> _Document excerpt_
     was, after all, black--but that Mr. Family Values also failed to recognize his own son (his own
     son!) while attending his graduation. If any of us had a parent given to such behavior, we might
     feel compelled to look into some sort of institutionalized care, if only for his own protection.

     But another, more significant, little-mentioned tendency of the ex-President was his
     fondness for genocidal murderers. I do not use the term "genocide" lightly.

     Take Guatemala. That nation's official Historical Clarification Commission charged its own
     government with a campaign of "genocide" in murdering roughly 200,000 people, mainly Mayan
     Indians, during its dictatorial reign of terror. The commission's nine-volume 1999 report singled
     out the US role in aiding this "criminal counterinsurgency." The violence in Guatemala reached a
     gruesome climax in the early eighties under the dictatorship of the born-again evangelical, Gen.
     Efraín Ríos Montt. Nine hundred thousand people were forcibly relocated and entire villages
     leveled. As army helicopters strafed a caravan of 40,000 unarmed refugees seeking to escape to
     Mexico, Reagan chose that moment to congratulate Ríos Montt for his dedication to democracy,
     adding that he had been getting "a bum rap" from liberals in Congress and the media. His
     Administration soon provided as much aid to the killers as Congress would allow.

> _Complete the following_
A. Reproduce the passage on Reagan and Guatemala from "But another, more" up to and including "born-again evangelical, Gen.".
B. In the passage on Reagan and Guatemala, how many unarmed refugees were in the caravan that army helicopters strafed?
C. Write the next part of the passage on Reagan and Guatemala, picking up after its final sentence.

> _Extracted data_
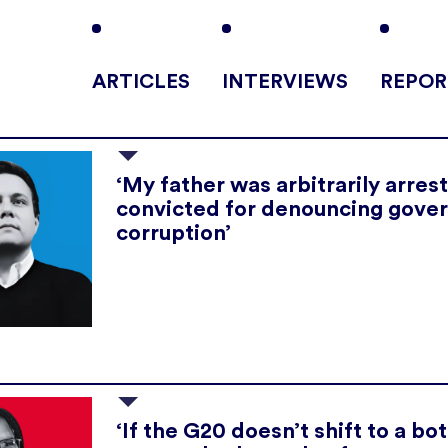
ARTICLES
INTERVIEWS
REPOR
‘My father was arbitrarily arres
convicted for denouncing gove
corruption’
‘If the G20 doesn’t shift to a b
* * *
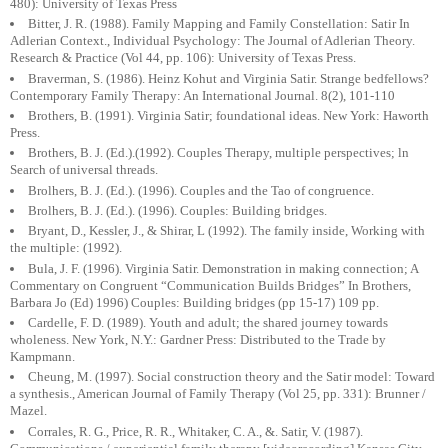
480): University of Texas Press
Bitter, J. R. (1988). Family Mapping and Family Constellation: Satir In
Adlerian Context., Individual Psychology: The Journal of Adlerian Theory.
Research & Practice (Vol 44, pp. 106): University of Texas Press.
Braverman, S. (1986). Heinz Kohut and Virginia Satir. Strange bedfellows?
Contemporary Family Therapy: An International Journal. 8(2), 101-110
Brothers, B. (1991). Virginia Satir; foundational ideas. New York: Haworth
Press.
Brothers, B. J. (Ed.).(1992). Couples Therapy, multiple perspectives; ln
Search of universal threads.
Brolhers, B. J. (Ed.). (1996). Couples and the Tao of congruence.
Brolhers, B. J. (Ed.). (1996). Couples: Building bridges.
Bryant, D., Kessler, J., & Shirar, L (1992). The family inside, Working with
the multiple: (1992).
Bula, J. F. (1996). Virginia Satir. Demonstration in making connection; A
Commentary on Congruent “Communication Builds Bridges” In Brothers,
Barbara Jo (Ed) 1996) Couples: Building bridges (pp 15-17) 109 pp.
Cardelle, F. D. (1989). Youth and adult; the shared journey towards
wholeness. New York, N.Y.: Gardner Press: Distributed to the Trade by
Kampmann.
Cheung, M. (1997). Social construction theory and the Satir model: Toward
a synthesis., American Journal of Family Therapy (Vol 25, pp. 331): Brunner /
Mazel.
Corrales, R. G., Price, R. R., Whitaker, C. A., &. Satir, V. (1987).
--
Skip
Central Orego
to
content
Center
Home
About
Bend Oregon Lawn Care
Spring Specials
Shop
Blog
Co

> _Solved tasks_
A.
But another, more significant, little-mentioned tendency of the ex-President was his
     fondness for genocidal murderers. I do not use the term "genocide" lightly.

     Take Guatemala. That nation's official Historical Clarification Commission charged its own
     government with a campaign of "genocide" in murdering roughly 200,000 people, mainly Mayan
     Indians, during its dictatorial reign of terror. The commission's nine-volume 1999 report singled
     out the US role in aiding this "criminal counterinsurgency." The violence in Guatemala reached a
     gruesome climax in the early eighties under the dictatorship of the born-again evangelical, Gen.

B. 40,000

C.
     Reagan showed a similar indulgence toward the terrorists in El Salvador. The President and his
     equally immoral advisers consistently behaved as if they were hired public relations agents for the
     murderers of children, nuns, priests and peasants. Not long after these killings reached the
     amazing level of more than 200 per week--in a country with just 5.5 million people--Reagan
     mused aloud that they were not the work of "so-called murder squads" on the right, but of
     "guerrilla forces" who think they "can get away with these violent acts, helping to try and bring
     down the government, and the right wing will be blamed for it." In fact, only days later, Vice
     President Bush flew to San Salvador to insist that "every murderous act" committed by
     "right-wing fanatics...poisons the well of friendship between our two countries," and that "death
     squad murders" could cost the killers "the support of the American people." Didn't Reagan know
     what Bush knew? Does anyone care? After the war, the Catholic archdiocese in San Salvador
     documented the number of killings on each side. The tally: military and government-assisted
     death squads, 41,048; left-wing guerrillas, 776. Reagan was off by almost 5,500 percent. Liar or
     moron? You tell me.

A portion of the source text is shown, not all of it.